Le Sauvage américain Jean-François Haumont (17** - 18**)

Un sauvage, dans son enfance "
Fut amené du nouveau-monde en France
Par un célèbre voyageur,
Et des beaux arts grand amateur,
Qui préférait l'agréable à l'utile ;
Ne connaissait de vrais talents
Que ceux qui sont d'amusements ;
À son avis, le reste était fort inutile ;
Il méprisait aussi le plus profond savant,
Et le plus habile artisan.
Oui, disait-il, la science profonde,
A quoi sert-elle dans le monde,
Où tous les vœux et les désirs
Ne tendent que vers les plaisirs ?
De tels propos enchantaient son pupille.
A ce qui plaît la jeunesse est docile :
Oubliant son pays, sans montrer de regrets,
Dans le nôtre il faisait de rapides progrès ;
Tous les jolis talents, la musique, la danse,
De droit eurent la préférence ;
Il jouait tout au mieux de plusieurs instruments ;
Enfin il excellait dans tous les agréments.

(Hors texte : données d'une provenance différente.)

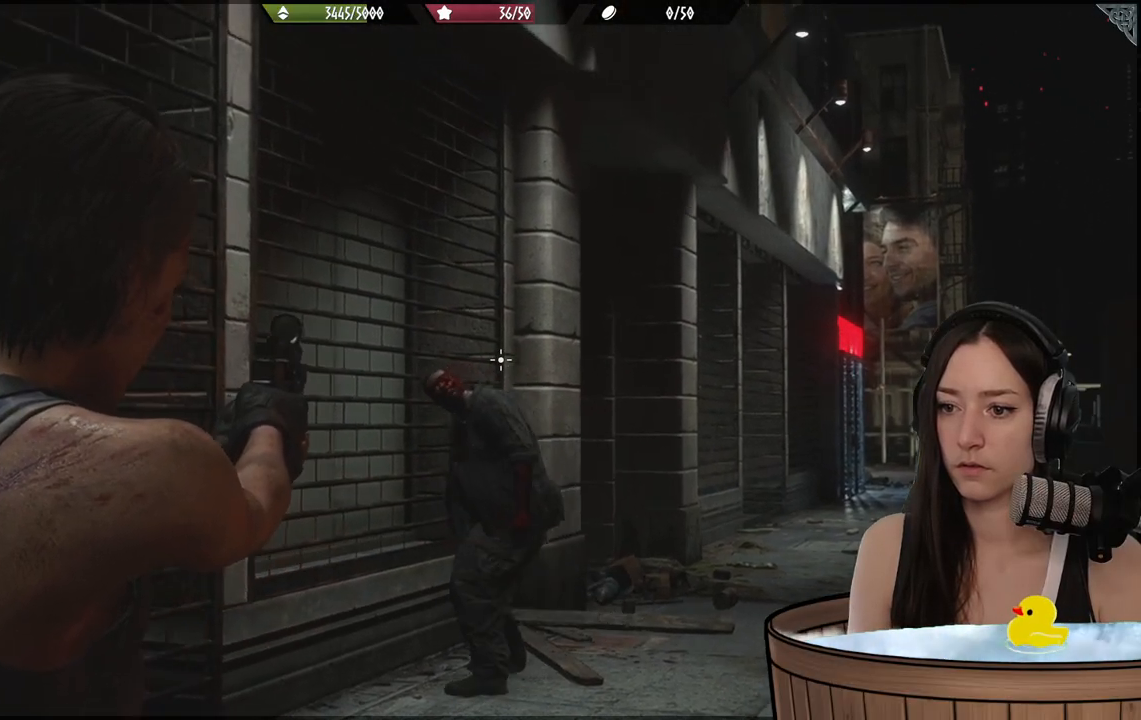
{"buttons": ["L2"], "left_stick": "center", "right_stick": "left", "events": [[367, "right_stick", "down-left"], [467, "right_stick", "left"]]}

C'en est assez pour plaire en France
Le séjour des plaisirs et de la volupté ;
Par le beau sexe on est fêté ?
On chérit cette récompense.
L'homme partout est inconstant,
Quelque douce que soit la chaîne qui l'engage.
Notre américain n'écoutant
Que son caprice et son humeur volage,
Désira de s'en retourner
Au pays qui l'avait vu naître.
Un jour, il dit à son cher maître :
Je pars, daignez me pardonner ;
Je serai malheureux peut-être ;
Oui, j'abandonne le bien-être ;
Mais un désir impérieux
Me force de quitter ces lieux.
Ah ! ne doutez jamais de ma reconnaissance :
Les talents que je dois à votre bienfaisance,
Dans ces autres climats feront tout mon bonheur.
Quel plaisir charmant pour mon cœur
De faire entendre à ce peuple rustique
Les beaux effets de la musique,
Sur la flûte ou le violon ;
De leur montrer un pas de rigodon.
Après un adieu fort tendre
L'élève part sans plus attendre,
S'abandonnant à son destin ;
Il rencontre en son chemin
Un ami, dont il suit la trace ;
Il arrive au Havre-de-Grâce :
Le premier vaisseau qu'il trouva
Le reçut, part, le mène au Canada.
Débarqué sur le rivage,
Bien accueilli de ce peuple sauvage,
Il s'informe d'abord où sont ses chers parents :
Ils sont peut-être morts ou tout au moins errans "
Répond un chef : nous partons pour la chasse ;
De nos guerriers montrez l'audace.
Mon frère, êtes- vous endurci
A tous les travaux, à la peine ?
Et savez-vous courir un jour sans prendre haleine ?
Du lendemain n'avoir aucun souci ;
Gravir les monts, passer les fleuves à la nage ;
Presque nu, voyager de climats en climats ;
Intrépide dans les combats,
Braver tous les dangers, la mort avec courage :
Voilà ce que nous faisons tous,
Et ce qu'il faut pour rester avec nous.
Au surplus, savez-vous quelque métier utile,
D'un artisan, robuste et fort habile ?
- Fi donc je sais tous les arts d'agréments ;
La musique, la danse, et quelques instruments :
En Europe on est sûr de plaire
Avec tous ces talents. — C'est ici le contraire :
Nous méprisons tes jeux d'enfants.
Si parmi nous tu prétends vivre,
Crois-moi, renonce à tes talents :
Sois homme, et tu pourras nous suivre.

Ne méprisez jamais, dans l'éducation,
De former votre élève au travail, à la peine.
De l'avenir la science incertaine,
Vous impose un devoir de la précaution.